-
Notifications
You must be signed in to change notification settings - Fork 167
Description
Is your feature request related to a problem? Please describe.
I hit a bit of a snag while creating some custom multi-level progress bar lifecycle adapters for task-based parallel DAGs (with rich for the curious). Currently, for task-based DAGs, TaskExecutionHook will only fire before and after a task is executed. The hooks have no knowledge of the overall task landscape, including:
- Number (and index) of tasks in the current group
- Overall groups in the graph
- Details about the expander task parameterization
- Type of current task (expander, collector, etc.)
- Spawning task ID (if available)
Note: Item 1 was originally discussed on Slack: https://hamilton-opensource.slack.com/archives/C03MANME6G5/p1728403433108319
Describe the solution you'd like
After speaking with @elijahbenizzy, an initial implementation for item 1 was suggested that modifies the TaskImplementation object to store the current task index and the total number of tasks.
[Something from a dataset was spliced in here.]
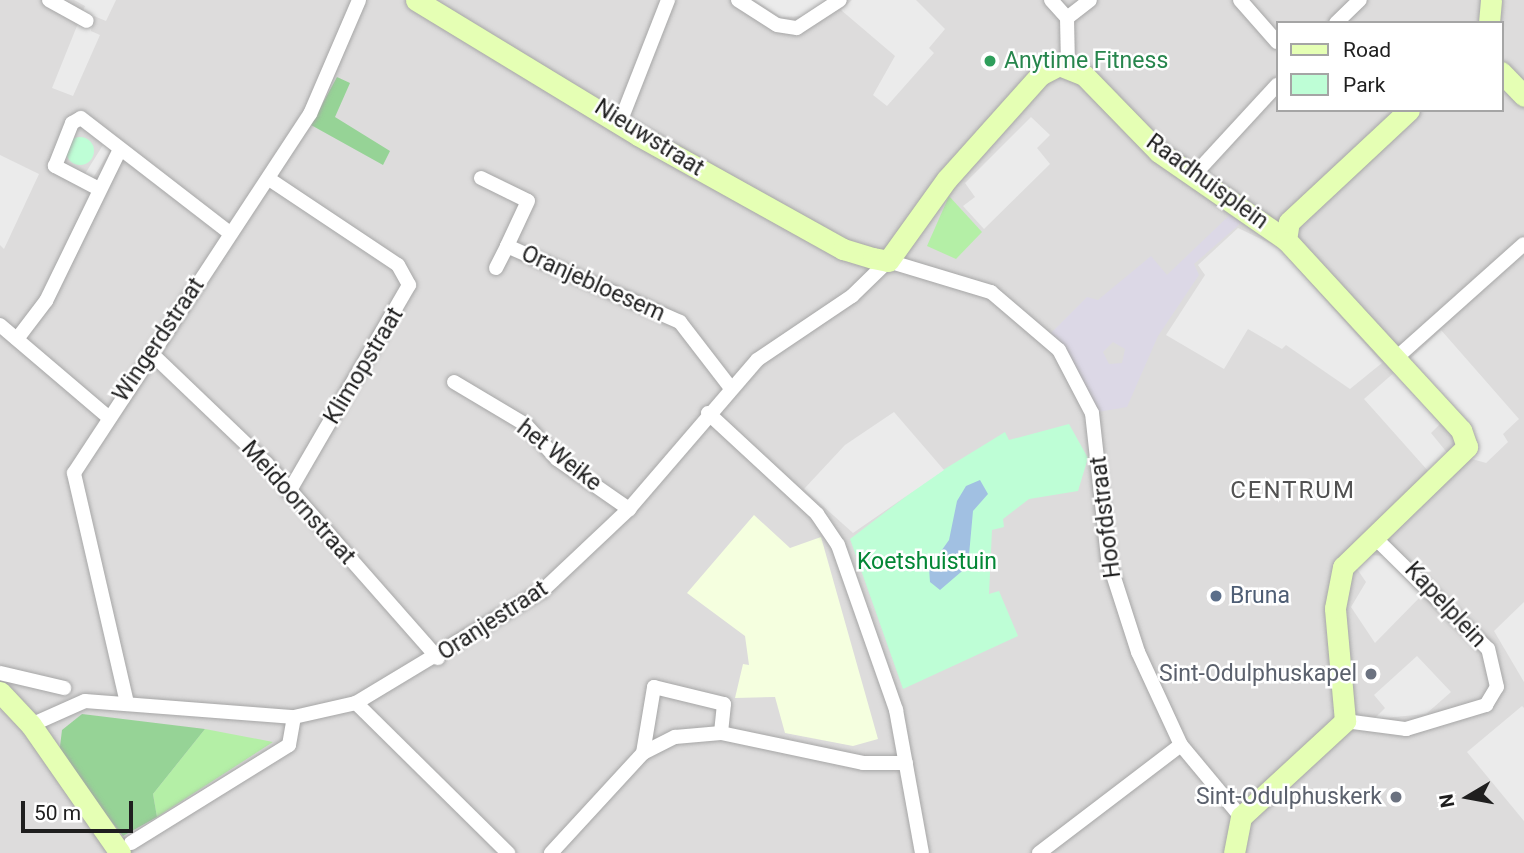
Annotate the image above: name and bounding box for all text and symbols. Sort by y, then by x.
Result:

This information would then be wired through various methods in the ExecutionState class and be eventually passed to the lifecycle hooks run_after_task_execution and run_before_task_execution on TaskExecutionHook.
While implementing the above in a test branch (https://github.com/cswartzvi/hamilton/tree/update_task_execution_hook) I found that it was still difficult to create a multi-level progress bar without some of the information in item 2-5. To that end I also added:
spawning_task_idandpurposeto the methods and hooks associated withTaskExecutionHook- Created a new hook
post_task_groupthat runs after the tasks are grouped - Created a new hook
post_task_expandthat runs after the expander task is parameterized
With these additional changes (also in the branch above) I was able to create my coveted multi-level progress bar:
class TaskProgressHook(TaskExecutionHook, TaskGroupingHook, GraphExecutionHook):
def __init__(self) -> None:
self._console = rich.console.Console()
self._progress = rich.progress.Progress(console=self._console)
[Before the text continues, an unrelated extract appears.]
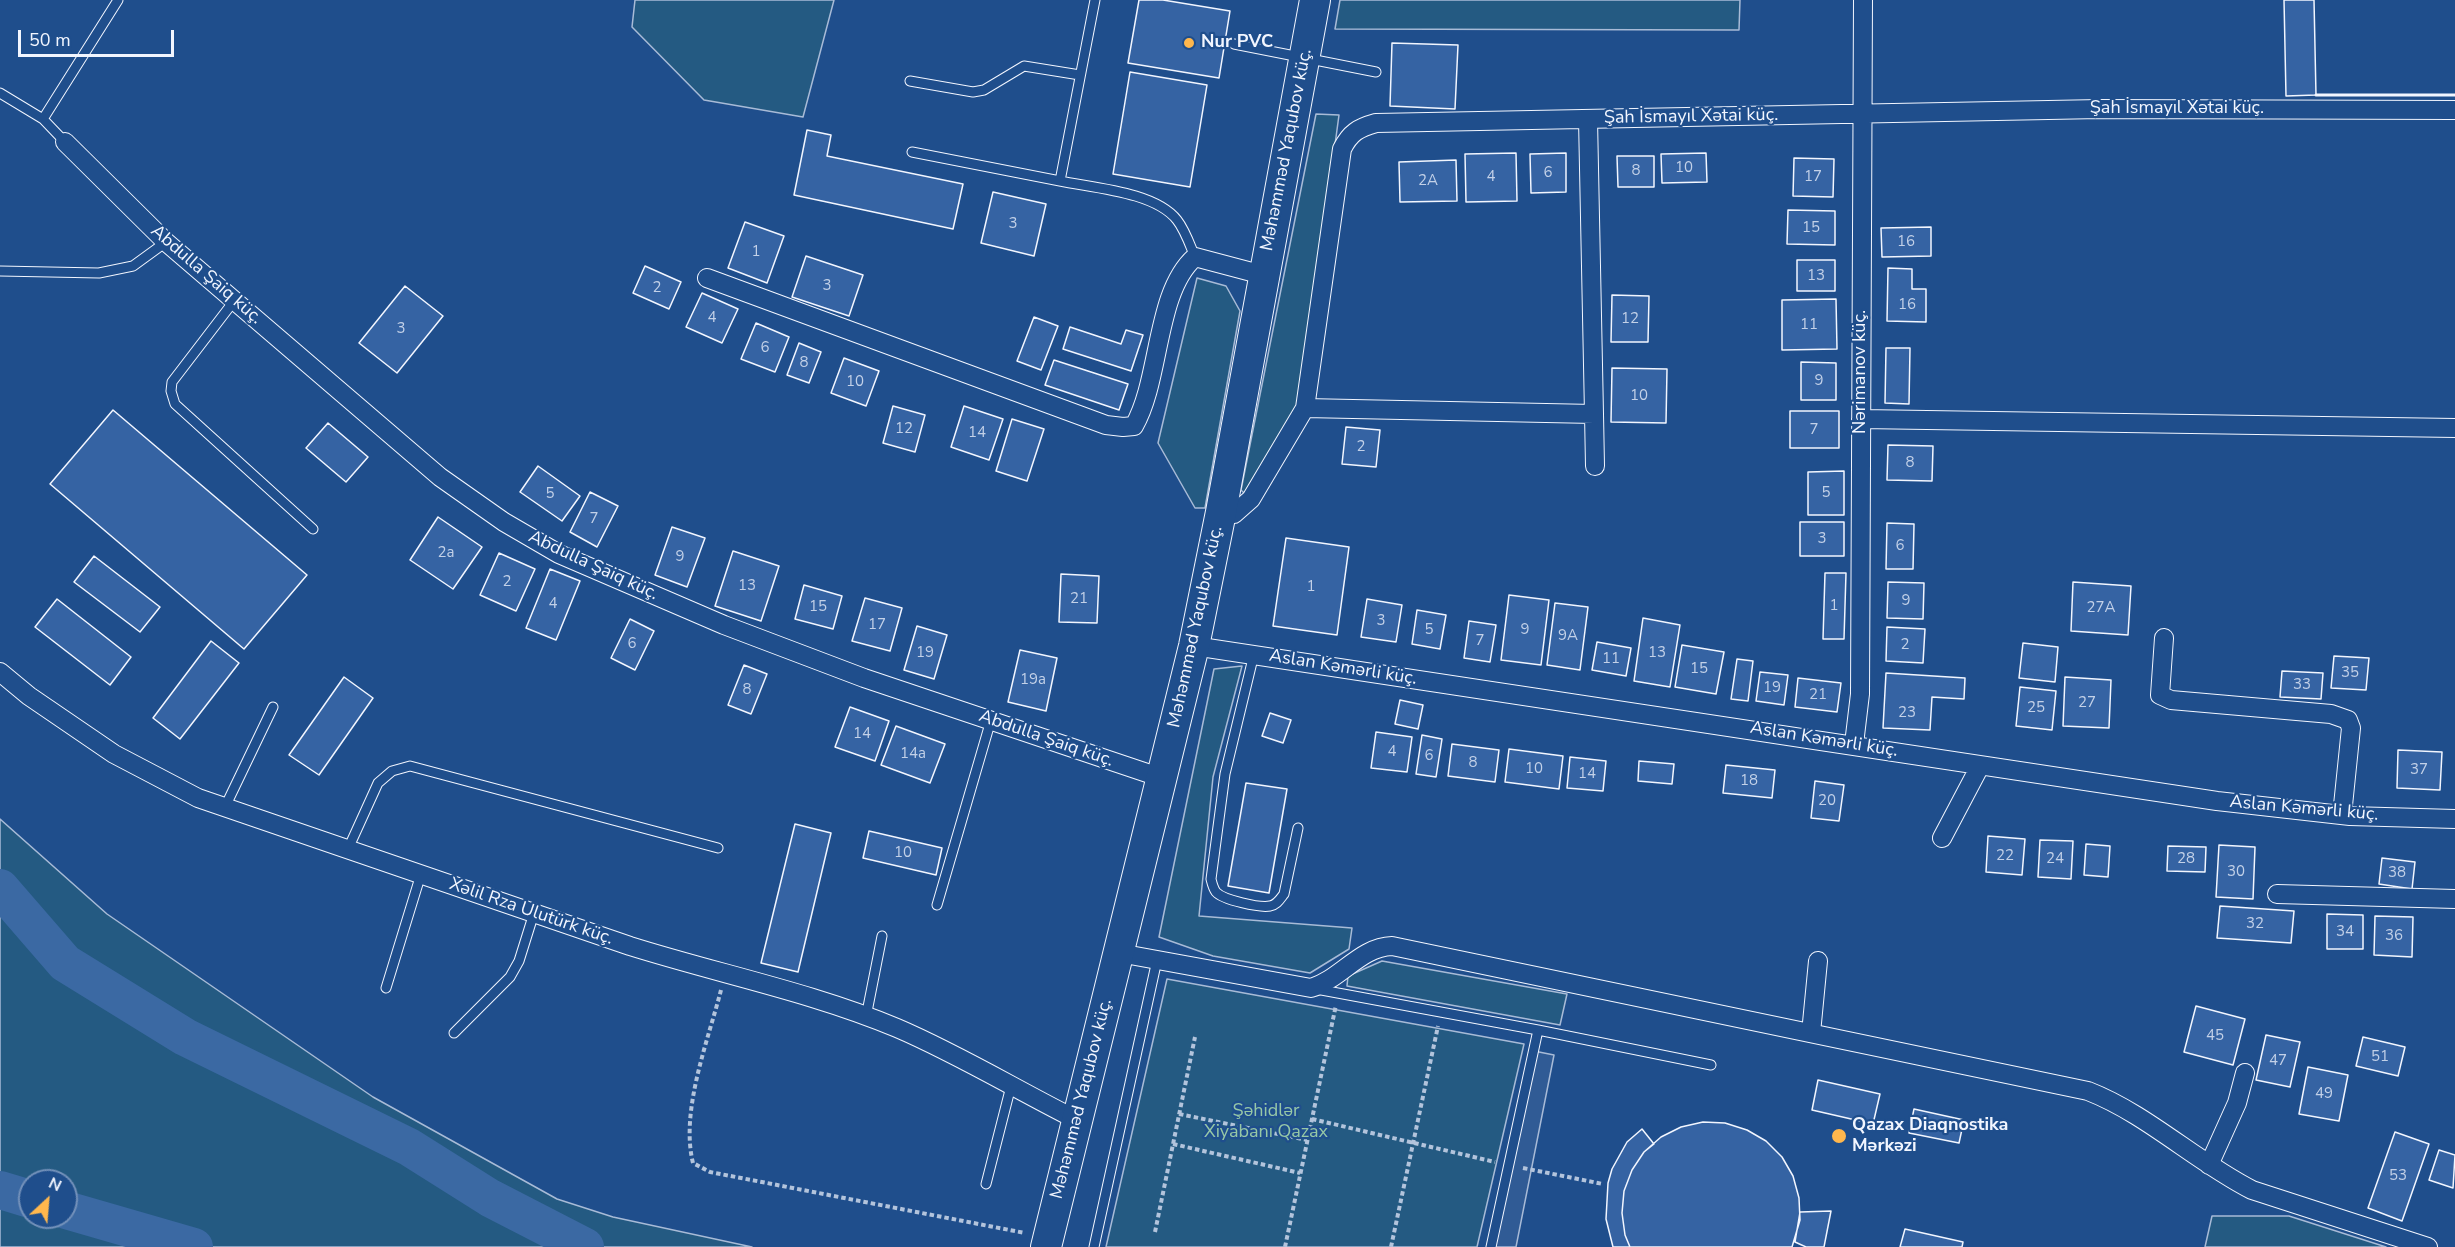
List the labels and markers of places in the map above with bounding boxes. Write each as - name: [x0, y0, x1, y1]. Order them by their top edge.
- place label: Nur PVC: [1201, 32, 1273, 54]
- marker: Nur PVC: [1182, 36, 1196, 50]
- place label: Qazax Diaqnostika Mərkəzi: [1852, 1115, 2008, 1158]
- marker: Qazax Diaqnostika Mərkəzi: [1830, 1127, 1848, 1145]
def run_before_graph_execution(self, **kwargs: Any):
pass
def run_after_graph_execution(self, **kwargs: Any):
self._progress.stop() # in case progress thread is lagging
def run_after_task_grouping(self, *, tasks: List[TaskSpec], **kwargs):
self._progress.add_task("Running Task Groups:", total=len(tasks))
self._progress.start()
def run_after_task_expansion(self, *, parameters: dict[str, Any], **kwargs):
self._progress.add_task("Running Parallelizable:", total=len(parameters))
def run_before_task_execution(self, *, purpose: NodeGroupPurpose, **kwargs):
if purpose == NodeGroupPurpose.GATHER:
self._progress.advance(self._progress.task_ids[0])
self._progress.stop_task(self._progress.task_ids[-1])
def run_after_task_execution(self, *, purpose: NodeGroupPurpose, **kwargs):
if purpose == NodeGroupPurpose.EXECUTE_BLOCK:
self._progress.advance(self._progress.task_ids[-1])
else:
self._progress.advance(self._progress.task_ids[0])Maybe I reached a little too far with this for my own selfish goals 😄, either way please let me know if you would be interested in a PR for any, or all, of the changes to the task lifecycle adapters (heck, I would also be willing to add rich plugins if you like that as well). Thanks!
Additional context
Currently, the build-in lifecycle adapter ProgressBar has an indeterminate length for task-based DAGs.